“This is the most inspiring work I’ve done in a long time,” the model and activist tells Vogue.
After three decades in the business, Amber Valletta is taking her next step as the Fashion Institute of Technology’s new sustainability ambassador. Though she’ll be the first to hold the position at the university, the new job is a natural progression for Valletta. Discovered as a model at just 17, she became part of the original group of ’90s Supers. For the better part of the past decade, though, she’s also become an activist for sustainable and ethical practices in the fashion industry. She’s built up her platform; now it’s time to pay it forward to the next generation. “This is the most inspiring work I’ve done in a long time,” she says. “To be able to learn something new and be on the cutting edge of innovation and education, and seeing the possibilities, and how these young people are thinking.”
Valletta started working with FIT in 2019. Along with serving as a board member, she’s hosted two Awards Galas focusing on sustainability and innovation, and delivered the keynote speech at the 2019 Innovation in Sustainability Conference. In her new role, she will raise money for the university’s Sustainability Fund, audit classes, and leverage her considerable experience and network in the industry to benefit both the students and the school. “Over the years, Amber has been deeply involved in FIT’s sustainability initiatives both on and off campus and has quickly become a close friend of the college,” said FIT president Dr. Joyce F. Brown in a statement. “She is also a dedicated and respected advocate and activist, which makes naming her our first official sustainability ambassador a natural and easy decision. We are proud to have her represent our community and help us continue to make a lasting impact on the world around us.”

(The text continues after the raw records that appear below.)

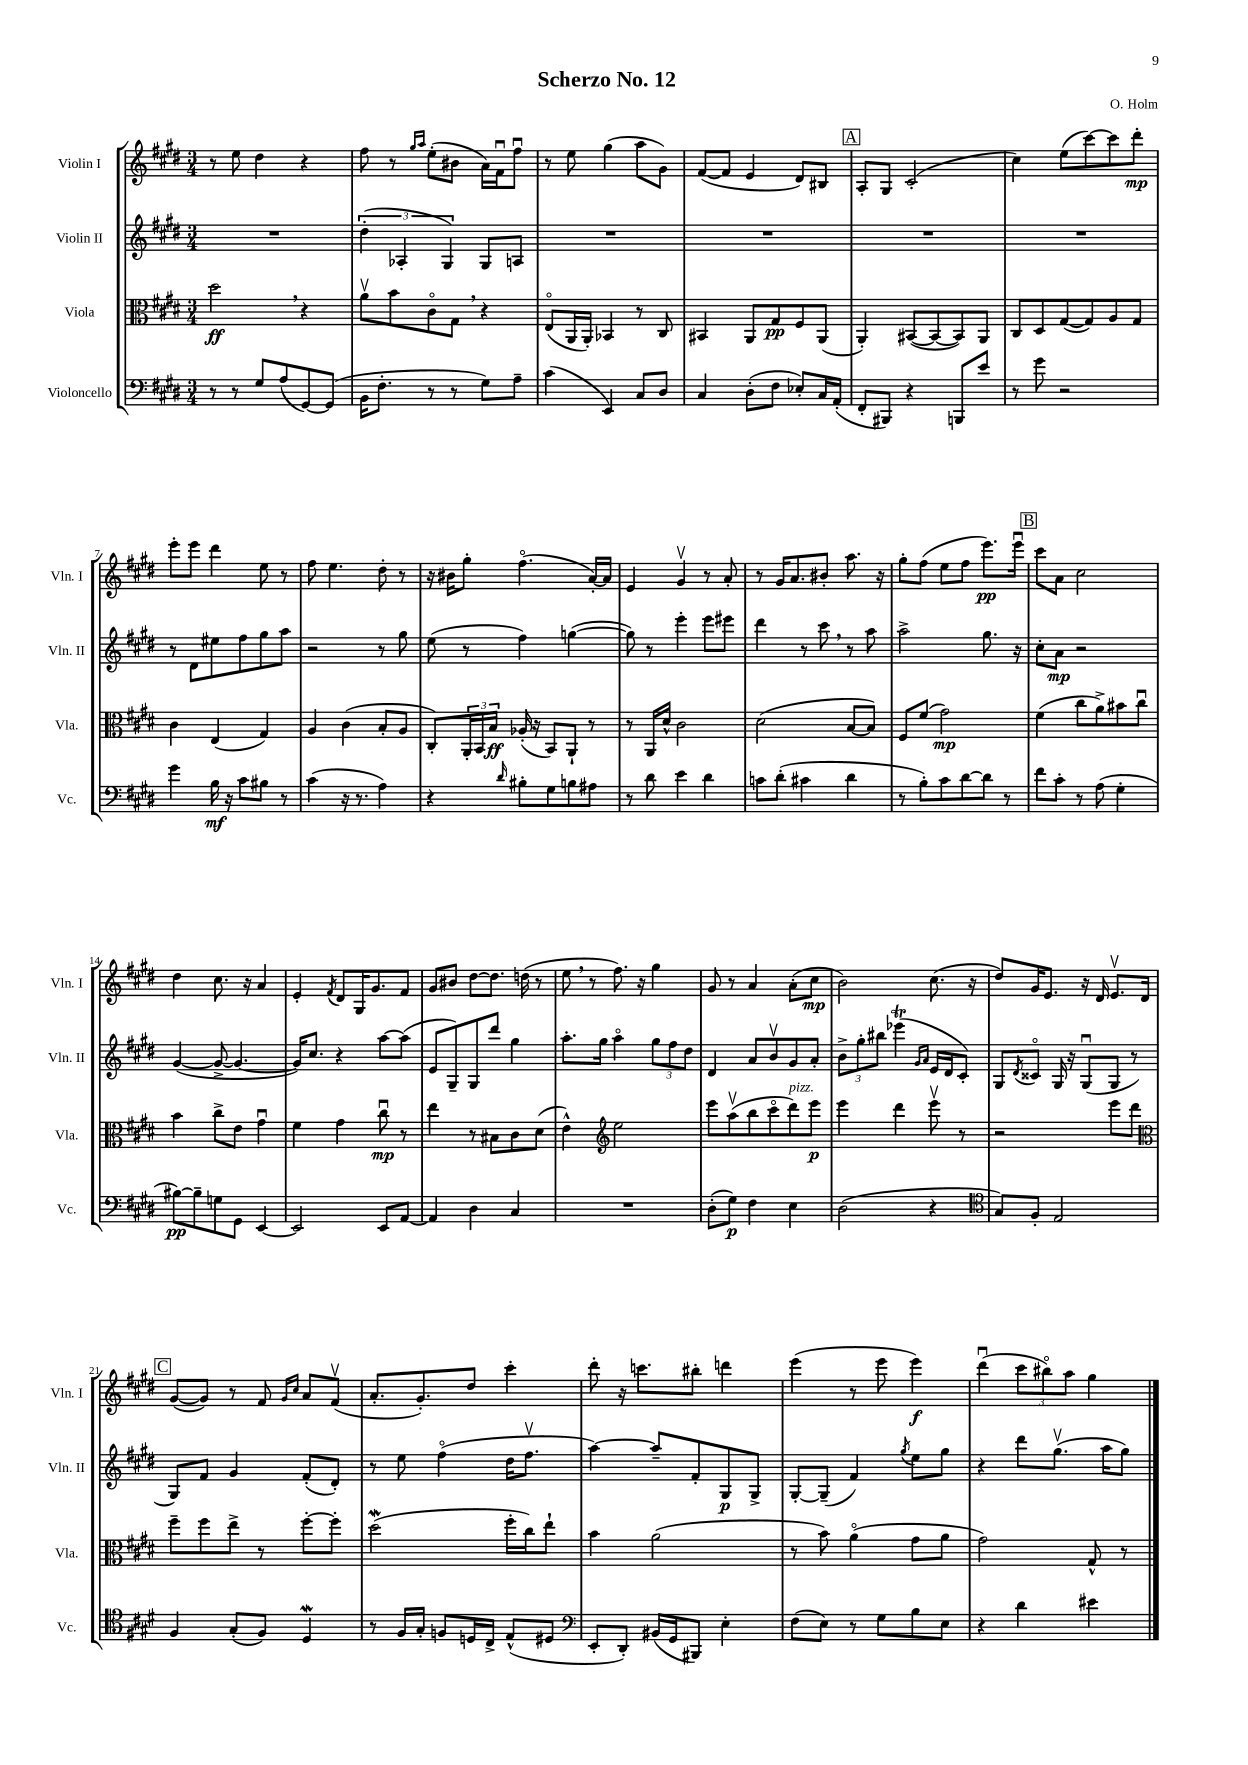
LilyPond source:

\header { title = "Scherzo No. 12" composer = "O. Holm" }
<<
\new StaffGroup <<
\new Staff = "s0" \with { instrumentName = "Violin I" shortInstrumentName = "Vln. I" } {
    \clef treble \key e \major \numericTimeSignature \time 3/4
    r8 e''8 dis''4 r4 |
    fis''8 r8 \grace { gis''16 a''16 } e''8-.( bis'8 a'16) fis'16\downbow fis''8\downbow |
    r8 e''8 gis''4( a''8 gis'8) |
    fis'8~( fis'8 e'4 dis'8) bis8 |
    \mark \markup { \box "A" } a8-. gis8 cis'2-.( |
    cis''4) e''8( cis'''8~) cis'''8 dis'''8-.\mp |
    e'''8-. e'''8 dis'''4 e''8 r8 |
    fis''8 e''4. dis''8-. r8 |
    r16 bis'16 gis''8-. fis''4.\flageolet( a'16~-.) a'16 |
    e'4 gis'4\upbow r8 a'8-. |
    r8 gis'16 a'8. bis'8-. a''8. r16 |
    gis''8-. fis''8( e''8 fis''8 e'''8.\pp) e'''16\downbow |
    \mark \markup { \box "B" } cis'''8 a'8 cis''2 |
    dis''4 cis''8. r16 a'4 |
    e'4-. \acciaccatura { fis'8 } dis'8 gis16 gis'8. fis'8 |
    gis'8 bis'8 dis''8~ dis''8. d''16( r8 |
    e''8 \breathe r8 fis''8.) r16 gis''4 |
    gis'8 r8 a'4 a'8-.( cis''8\mp |
    b'2) cis''8.( r16 |
    dis''8) gis'16 e'8. r16 dis'16 e'8.\upbow dis'16 |
    \mark \markup { \box "C" } gis'8~( gis'8) r8 fis'8 \grace { gis'16 cis''16 } a'8 fis'8\upbow( |
    a'8.-. gis'8.-.) dis''8 cis'''4-. |
    dis'''8-. r16 c'''8. bis''8-. d'''4 |
    e'''4( r8 e'''8 e'''4\f) |
    dis'''4\downbow( \tuplet 3/2 { cis'''8 bis''8\flageolet) a''8 } gis''4 \bar "|." |
}
\new Staff = "s1" \with { instrumentName = "Violin II" shortInstrumentName = "Vln. II" } {
    \clef treble \key e \major \numericTimeSignature \time 3/4
    R2. |
    \tuplet 3/2 { dis''4-.( aes4-. gis4) } gis8 a8 |
    R2. |
    R2. |
    \mark \markup { \box "A" } R2. |
    R2. |
    r8 dis'8 eis''8 fis''8 gis''8 a''8 |
    r2 r8 gis''8 |
    e''8( r8 fis''4) g''4~( |
    g''8) r8 e'''4-. e'''8 eis'''8 |
    dis'''4 r8 cis'''8 \breathe r8 a''8 |
    a''2-> gis''8. r16 |
    \mark \markup { \box "B" } cis''8-. a'8\mp r2 |
    gis'4~( gis'8~-> gis'4.~ |
    gis'16) cis''8. r4 a''8~ a''8( |
    e'8 gis8--) gis8 dis'''8 gis''4 |
    a''8.-. gis''16 a''4\flageolet \tuplet 3/2 { gis''8 fis''8 dis''8 } |
    dis'4 a'8 b'8\upbow gis'8 a'8-. |
    \tuplet 3/2 { b'8-> gis''8-. bis''8 } ees'''4\trill( \grace { gis'16 a'16 } e'16 dis'16 cis'8-.) |
    gis8 \acciaccatura { dis'8 } cisis'8\flageolet gis16 r16 gis8\downbow( gis8 r8 |
    \mark \markup { \box "C" } gis8) fis'8 gis'4 fis'8-.( dis'8-.) |
    r8 e''8 fis''4\flageolet( dis''16 fis''8.\upbow |
    a''4~) a''8-- fis'8-. gis8\p gis8-> |
    gis8~-. gis8--( fis'4) \acciaccatura { gis''8 } e''8 gis''8 |
    r4 dis'''8 gis''8.\upbow( a''16 gis''8) \bar "|." |
}
\new Staff = "s2" \with { instrumentName = "Viola" shortInstrumentName = "Vla." } {
    \clef alto \key e \major \numericTimeSignature \time 3/4
    dis''2\ff \breathe r4 |
    a'8\upbow b'8 cis'8\flageolet gis8 \breathe r4 |
    e8\flageolet( a,16 a,16-.) bes,4 r8 cis8 |
    bis,4 a,8 gis8\pp fis8 a,8( |
    \mark \markup { \box "A" } a,4-.) bis,8~( bis,8~ bis,8) a,8 |
    cis8 dis8 gis8~( gis8) a8 gis8 |
    cis'4 e4( gis4) |
    a4 cis'4( b8-. a8 |
    cis8-.) \tuplet 3/2 { a,16-. b,16 b16\ff } aes16-.( r16 b,8) a,8-! r8 |
    r8 a,16 dis'16-^ cis'2 |
    dis'2( b8~ b8) |
    fis8 fis'8( gis'2\mp) |
    \mark \markup { \box "B" } fis'4( cis''8 a'8->) bis'8 cis''8\downbow |
    b'4 cis''8-> e'8 gis'4\downbow |
    fis'4 gis'4 cis''8\downbow\mp r8 |
    e''4 r8 bis8 cis'8 dis'8( |
    e'4-^) \clef treble e''2 |
    e'''8 a''8\upbow( b''8 cis'''8\flageolet dis'''8^\markup { \italic "pizz." }) e'''8\p |
    e'''4 dis'''4 e'''8\upbow r8 |
    r2 e'''8 dis'''8 |
    \mark \markup { \box "C" } \clef alto fis''8-- fis''8 e''8-> r8 fis''8~-. fis''8-. |
    dis''2\mordent( fis''16-. cis''16) e''8-! |
    b'4 a'2( |
    r8 b'8) a'4\flageolet( gis'8 a'8 |
    gis'2) gis8-^ r8 \bar "|." |
}
\new Staff = "s3" \with { instrumentName = "Violoncello" shortInstrumentName = "Vc." } {
    \clef bass \key e \major \numericTimeSignature \time 3/4
    r8 r8 gis8 a8( gis,8~) gis,8( |
    b,16 fis8.-. r8 r8 gis8) a8-- |
    cis'4( e,4) cis8 dis8 |
    cis4 dis8-.( fis8 ees8-.) cis16 a,16-.( |
    \mark \markup { \box "A" } fis,8-. bis,,8) r4 b,,8 e'8 |
    r8 gis'8 r2 |
    gis'4 b16\mf r16 cis'8 bis8 r8 |
    cis'4( r16 r8. a4) |
    r4 \grace { dis'16 } bis8-. gis8 b8 ais8 |
    r8 dis'8 e'4 dis'4 |
    c'8 dis'8-.( cis'4 dis'4 |
    r8 b8-.) cis'8 dis'8~ dis'8 r8 |
    \mark \markup { \box "B" } fis'8 cis'8-. r8 a8( gis4-. |
    bis8~\pp) bis8-- g8 gis,8 e,4~ |
    e,2 e,8 a,8~ |
    a,4 dis4 cis4 |
    R2. |
    dis8-.( gis8\p) fis4 e4 |
    dis2( r4 |
    \clef tenor gis8) fis8-. e2 |
    \mark \markup { \box "C" } fis4 gis8-.( fis8) dis4\mordent |
    r8 fis16 gis16-. f8 d16 cis16-> e8-^( dis8 |
    \clef bass e,8-. dis,8-.) bis,16( gis,16 bis,,8) e4-. |
    fis8( e8) r8 gis8 b8 e8 |
    r4 dis'4 eis'4 \bar "|." |
}
>>
>>
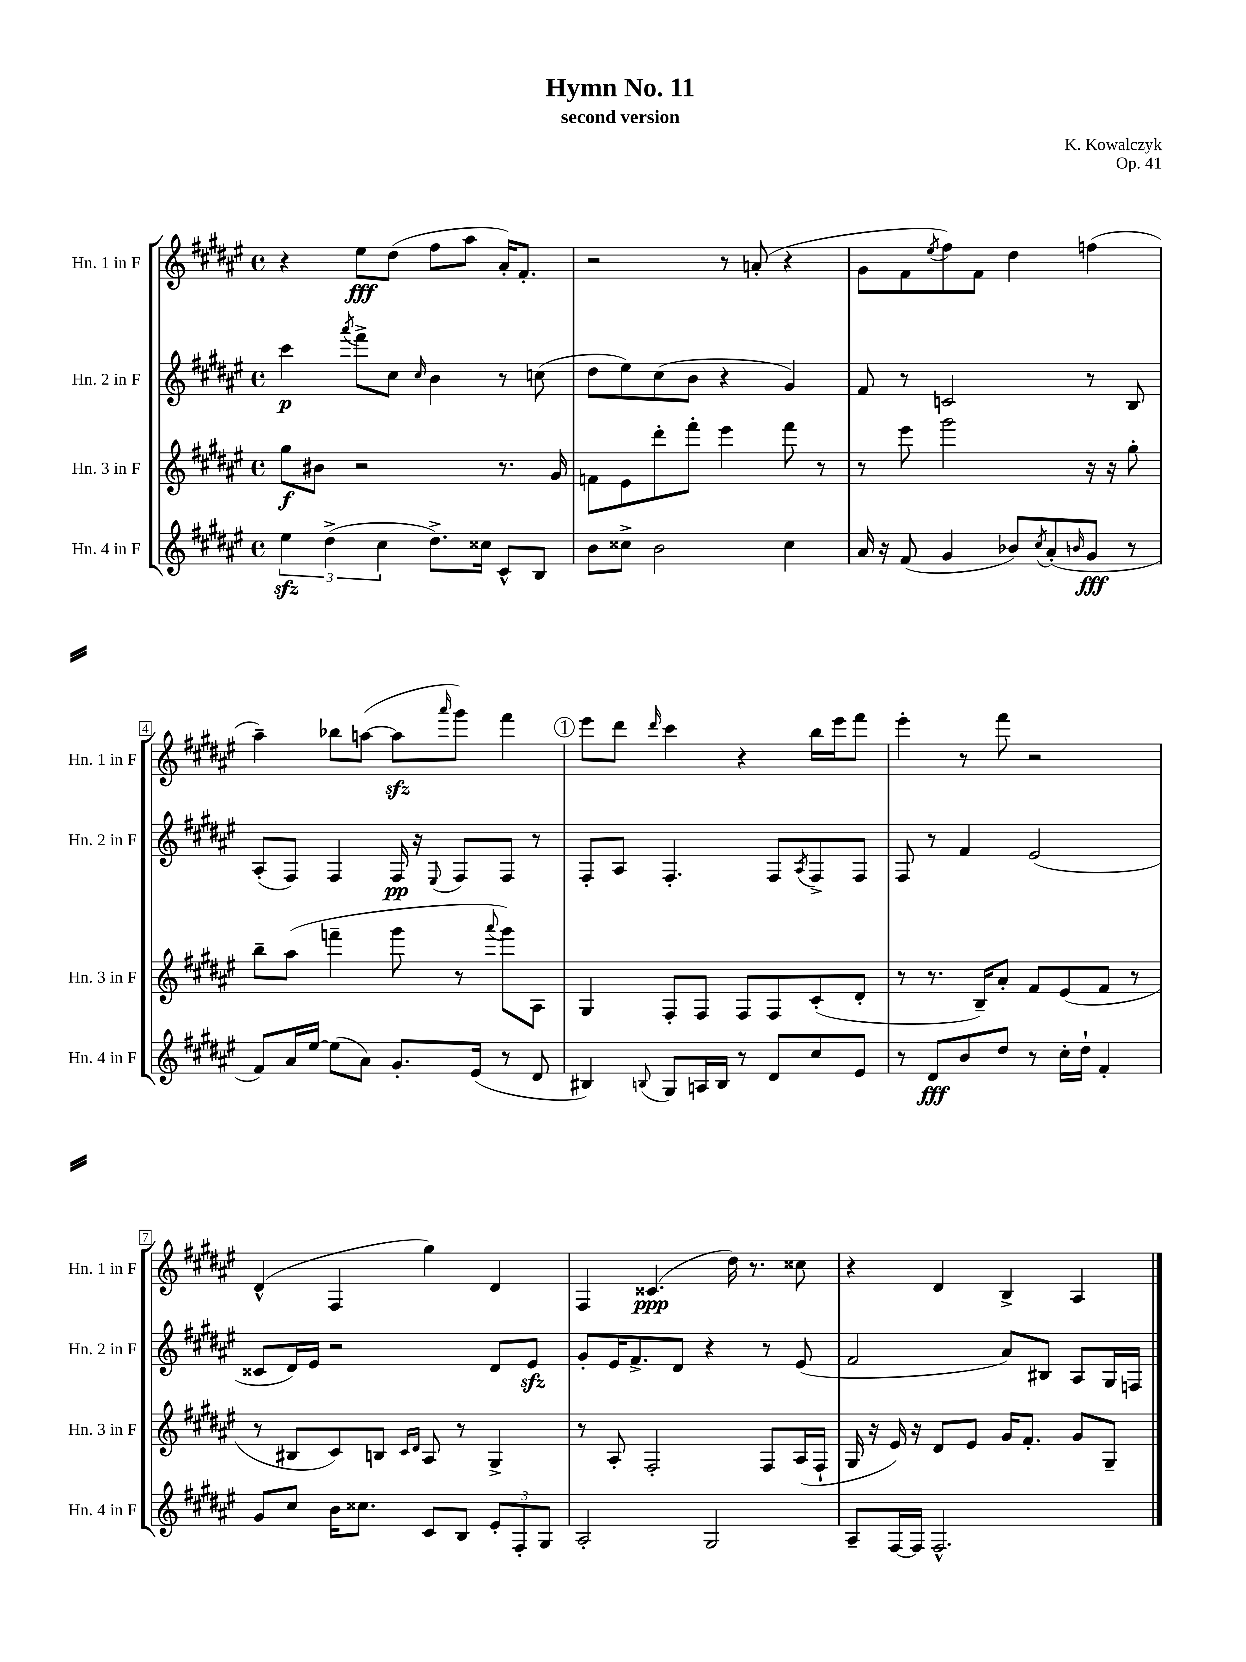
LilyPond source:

\header { title = "Hymn No. 11" composer = "K. Kowalczyk" subtitle = "second version" opus = "Op. 41" }
<<
\new StaffGroup <<
\new Staff = "s0" \with { instrumentName = "Hn. 1 in F" shortInstrumentName = "Hn. 1 in F" } {
    \clef treble \key fis \major \defaultTimeSignature \time 4/4
    r4 eis''8\fff dis''8( fis''8 ais''8 ais'16-.) fis'8.-. |
    r2 r8 a'8-.( r4 |
    gis'8 fis'8 \acciaccatura { eis''8 } fis''8) fis'8 dis''4 f''4( |
    ais''4--) bes''8 a''8~( a''8\sfz \grace { ais'''16 } gis'''8) fis'''4 |
    \mark \markup { \circle "1" } eis'''8 dis'''8 \grace { dis'''16 } cis'''4 r4 b''16 eis'''16 fis'''8 |
    eis'''4-. r8 fis'''8 r2 |
    dis'4-^( fis4 gis''4) dis'4 |
    fis4 cisis'4.\ppp( dis''16) r8. cisis''8 |
    r4 dis'4 b4-> ais4 \bar "|." |
}
\new Staff = "s1" \with { instrumentName = "Hn. 2 in F" shortInstrumentName = "Hn. 2 in F" } {
    \clef treble \key fis \major \defaultTimeSignature \time 4/4
    cis'''4\p \acciaccatura { ais'''8 } fis'''8-> cis''8 \grace { cis''16 } b'4 r8 c''8( |
    dis''8 eis''8) cis''8( b'8 r4 gis'4) |
    fis'8 r8 c'2 r8 b8 |
    ais8-.( fis8) fis4 fis16\pp r16 \appoggiatura { eis8 } fis8 fis8 r8 |
    \mark \markup { \circle "1" } fis8-. ais8 fis4.-. fis8 \acciaccatura { ais8 } fis8-> fis8 |
    fis8 r8 fis'4 eis'2( |
    cisis'8 dis'16) eis'16 r2 dis'8 eis'8\sfz |
    gis'8-. eis'16 fis'8.-> dis'8 r4 r8 eis'8( |
    fis'2 ais'8) bis8 ais8 gis16 f16 \bar "|." |
}
\new Staff = "s2" \with { instrumentName = "Hn. 3 in F" shortInstrumentName = "Hn. 3 in F" } {
    \clef treble \key fis \major \defaultTimeSignature \time 4/4
    gis''8\f bis'8 r2 r8. gis'16 |
    f'8 eis'8 dis'''8-. fis'''8-. eis'''4 fis'''8 r8 |
    r8 eis'''8 gis'''2 r16 r16 gis''8-. |
    b''8-- ais''8( f'''4-- gis'''8 r8 \appoggiatura { ais'''8 } gis'''8) ais8 |
    \mark \markup { \circle "1" } gis4 fis8-. fis8 fis8 fis8 cis'8-.( dis'8-. |
    r8 r8. b16--) ais'8-. fis'8 eis'8( fis'8 r8 |
    r8 bis8 cis'8) b8 \grace { cis'16 dis'16 } ais8 r8 gis4-> |
    r8 ais8-. fis2-. fis8 ais16( fis16-! |
    gis16 r16 eis'16) r16 dis'8 eis'8 gis'16 fis'8.-. gis'8 gis8-- \bar "|." |
}
\new Staff = "s3" \with { instrumentName = "Hn. 4 in F" shortInstrumentName = "Hn. 4 in F" } {
    \clef treble \key fis \major \defaultTimeSignature \time 4/4
    \tuplet 3/2 { eis''4\sfz dis''4->( cis''4 } dis''8.->) cisis''16 cis'8-^ b8 |
    b'8 cisis''8-> b'2 cisis''4 |
    ais'16 r16 fis'8( gis'4 bes'8) \acciaccatura { cis''8 } ais'8-.( \grace { b'16 } gis'8\fff r8 |
    fis'8) ais'16 eis''16~ eis''8( ais'8) gis'8.-. eis'16( r8 dis'8 |
    \mark \markup { \circle "1" } bis4) \appoggiatura { b8 } gis8 a16 b16 r8 dis'8 cis''8 eis'8 |
    r8 dis'8\fff b'8 dis''8 r8 cis''16-. dis''16-! fis'4-. |
    gis'8 cis''8 b'16 cisis''8. cis'8 b8 \tuplet 3/2 { eis'8-. fis8-. gis8 } |
    ais2-. gis2 |
    ais8-- fis16~ fis16 fis2.-^ \bar "|." |
}
>>
>>
\layout { \context { \Score \override BarNumber.stencil = #(make-stencil-boxer 0.1 0.3 ly:text-interface::print) } }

The chance to take classes alongside students is a special bonus for Valletta. Last semester, she audited a class on biodesign—in other words, growing materials in labs—with Professor Evelyn Rynkiewicz. “I actually asked if I could test along with the kids and, unfortunately, I’m not enrolled in that way,” she says, laughing. “But I’m thinking maybe, if I continue to do this, maybe I’ll go back to school.” She may not get to take a test, but biodesign will be a key focus for her first few tasks as sustainability ambassador. During this October’s Sustainability Awareness Week, she will moderate a roundtable discussion with students on biotechnology and the future of fashion. She’ll also help mentor and connect students with her peers in the industry for the upcoming Biodesign Challenge.
Ultimately, Valletta wants to use her standing in the industry to nurture the next generation of talent. “I think about [success] in terms of raising awareness, building the sustainability fund so that it could build a new lab or something like that, and making deeper connections with these students and alumni,” she says. “I have 30 years experience in this industry; I know a lot of people and can make connections. Whether it’s introducing investors to a new biotechnology, or placing someone who would be great in PR, or myself working with a young student on problem solving. To me, those are the successes. And learning, too, for me. That’s how we grow and change, is by learning new things.”